I do not understand very well the logic behind sklearn
function train_test_split
and StratifiedKFold
for obtaining balanced splits according to multiple "columns" and not only according to the target distribution. I know the previous sentence is a bit obscure so I hope the following code helps.
import numpy as np
import pandas as pd
import random
n_samples = 100
prob = 0.2
pos = int(n_samples * prob)
neg = n_samples - pos
target = [1] * pos + [0] * neg
cat = ["a"] * 50 + ["b"] * 50
random.shuffle(target)
random.shuffle(cat)
ds = pd.DataFrame()
ds["target"] = target
ds["cat"] = cat
ds["f1"] = np.random.random(size=(n_samples,))
ds["f2"] = np.random.random(size=(n_samples,))
print(ds.head())
This is a 100-example dataset, target distribution is governed by p
, in this case we have 20% positive examples. There is a binary categorical column cat
, perfectly balanced.
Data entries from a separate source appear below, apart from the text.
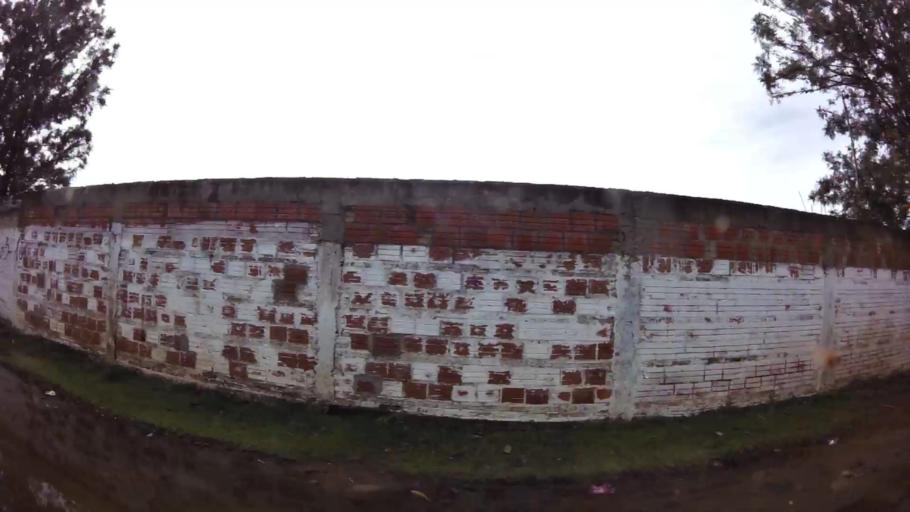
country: PY
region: Central
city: Limpio
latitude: -25.1429
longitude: -57.4727
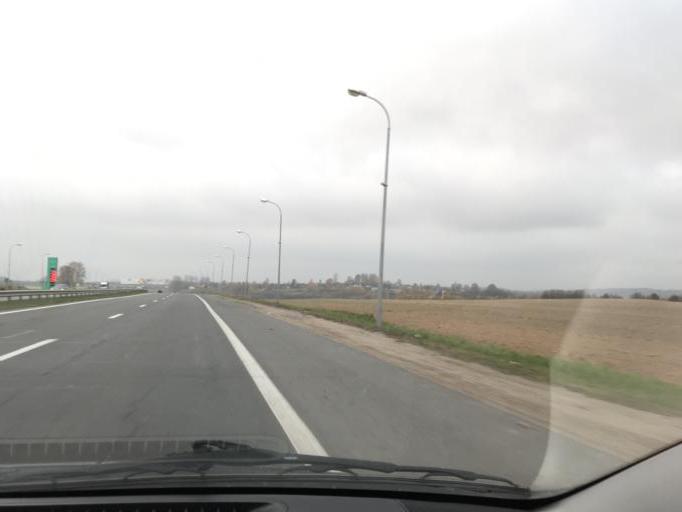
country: BY
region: Vitebsk
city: Vitebsk
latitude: 55.1529
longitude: 30.1293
The output of the previous code is:
target cat f1 f2
0 0 a 0.970585 0.134268
1 0 a 0.410689 0.225524
2 0 a 0.638111 0.273830
3 0 b 0.594726 0.579668
4 0 a 0.737440 0.667996
with train_test_split()
, stratify
on target
and cat
, if we study the frequencies, we get:
from sklearn.model_selection import train_test_split, StratifiedKFold
# with train_test_split
training, valid = train_test_split(range(n_samples),
test_size=20,
stratify=ds[["target", "cat"]])
print("---")
print("* training")
print(ds.loc[training, ["target", "cat"]].value_counts() / len(training)) # balanced
print("* validation")
print(ds.loc[valid, ["target", "cat"]].value_counts() / len(valid)) # balanced
we get this:
* dataset
0 0.8
1 0.2
Name: target, dtype: float64
target cat
0 a 0.4
b 0.4
1 a 0.1
b 0.1
dtype: float64
---
* training
target cat
0 a 0.4
b 0.4
1 a 0.1
b 0.1
dtype: float64
* validation
target cat
0 a 0.4
b 0.4
1 a 0.1
b 0.1
dtype: float64
It is perfectly stratified.
Now with StratifiedKFold
:
# with stratified k-fold
skf = StratifiedKFold(n_splits=5)
try:
for train, valid in skf.split(X=range(len(ds)), y=ds[["target", "cat"]]):
pass
except:
print("! does not work")
for train, valid in skf.split(X=range(len(ds)), y=ds.target):
print("happily iterating")
output:
! does not work
happily iterating
happily iterating
happily iterating
happily iterating
happily iterating
How do I obtain what I got with train_test_split
with StratifiedKFold
? I know there might be data distributions not allowing such stratifications in k-fold cross validation, but I cannot understand why train_test_split
accepts two or more columns and the other method does not.